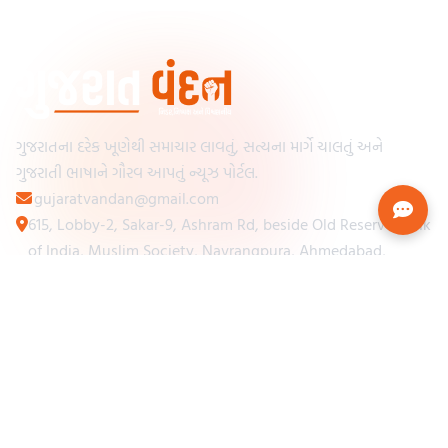
ગુજરાતના દરેક ખૂણેથી સમાચાર લાવતું, સત્યના માર્ગે ચાલતું અને
ગુજરાતી ભાષાને ગૌરવ આપતું ન્યૂઝ પોર્ટલ.
gujaratvandan@gmail.com
615, Lobby-2, Sakar-9, Ashram Rd, beside Old Reserve Bank
of India, Muslim Society, Navrangpura, Ahmedabad,
Gujarat 380009
Categories
Other Links
Loading...
અમારા વિશે
Loading...
ન્યૂઝપેપર
Loading...
સંપર્ક કરો
Loading...
શરતો અને નિયમો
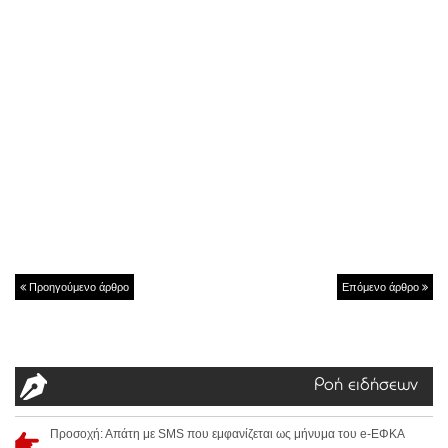
Προηγούμενο άρθρο
Επόμενο άρθρο
Ροή ειδήσεων
Προσοχή: Απάτη με SMS που εμφανίζεται ως μήνυμα του e-ΕΦΚΑ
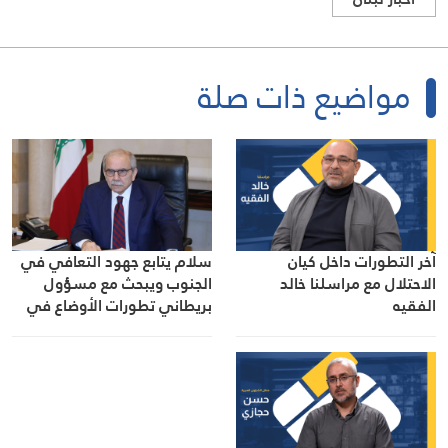
مواضيع ذات صلة
آخر التطورات داخل كيان
سلام يتابع جهود التعافي في
الاحتلال مع مراسلنا خالد
الجنوب ويبحث مع مسؤول
الفقيه
بريطاني تطورات الأوضاع في
المنطقة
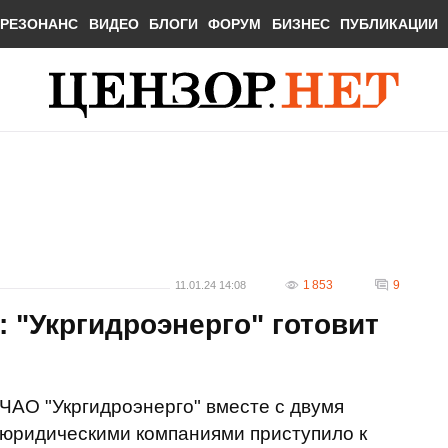
РЕЗОНАНС
ВИДЕО
БЛОГИ
ФОРУМ
БИЗНЕС
ПУБЛИКАЦИИ
1 853
9
11.01.24 14:08
 "Укргидроэнерго" готовит
ЧАО "Укргидроэнерго" вместе с двумя
юридическими компаниями приступило к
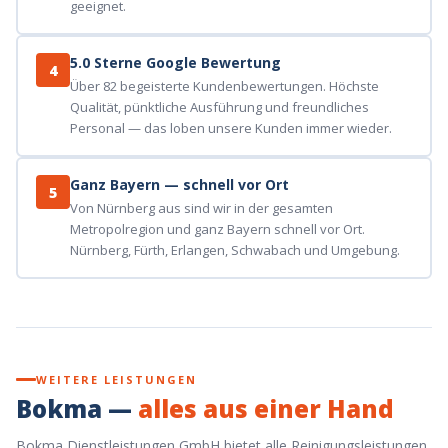
geeignet.
5.0 Sterne Google Bewertung
4
Über 82 begeisterte Kundenbewertungen. Höchste
Qualität, pünktliche Ausführung und freundliches
Personal — das loben unsere Kunden immer wieder.
Ganz Bayern — schnell vor Ort
5
Von Nürnberg aus sind wir in der gesamten
Metropolregion und ganz Bayern schnell vor Ort.
Nürnberg, Fürth, Erlangen, Schwabach und Umgebung.
WEITERE LEISTUNGEN
Bokma —
alles aus einer Hand
Bokma Dienstleistungen GmbH bietet alle Reinigungsleistungen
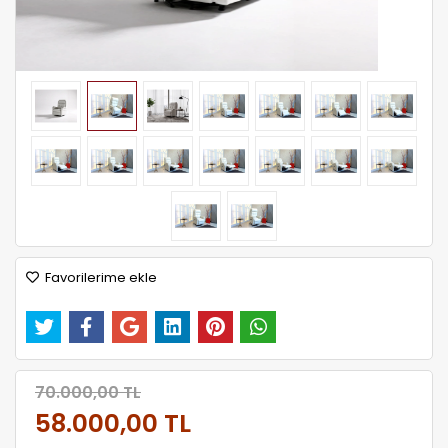
Favorilerime ekle
70.000,00 TL
58.000,00 TL
Kumaş Seçiniz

-------------------------

All lines from the one containing "مواضيع ذات صلة" through the final line of the entries above are to be copied exactly; the pictures are not.

مواضيع ذات صلة
آخر التطورات داخل كيان
سلام يتابع جهود التعافي في
الاحتلال مع مراسلنا خالد
الجنوب ويبحث مع مسؤول
الفقيه
بريطاني تطورات الأوضاع في
المنطقة
РЕЗОНАНС
ВИДЕО
БЛОГИ
ФОРУМ
БИЗНЕС
ПУБЛИКАЦИИ
1 853
9
11.01.24 14:08
 "Укргидроэнерго" готовит
ЧАО "Укргидроэнерго" вместе с двумя
юридическими компаниями приступило к
geeignet.
5.0 Sterne Google Bewertung
4
Über 82 begeisterte Kundenbewertungen. Höchste
Qualität, pünktliche Ausführung und freundliches
Personal — das loben unsere Kunden immer wieder.
Ganz Bayern — schnell vor Ort
5
Von Nürnberg aus sind wir in der gesamten
Metropolregion und ganz Bayern schnell vor Ort.
Nürnberg, Fürth, Erlangen, Schwabach und Umgebung.
WEITERE LEISTUNGEN
Bokma —
alles aus einer Hand
Bokma Dienstleistungen GmbH bietet alle Reinigungsleistungen
Favorilerime ekle
70.000,00 TL
58.000,00 TL
Kumaş Seçiniz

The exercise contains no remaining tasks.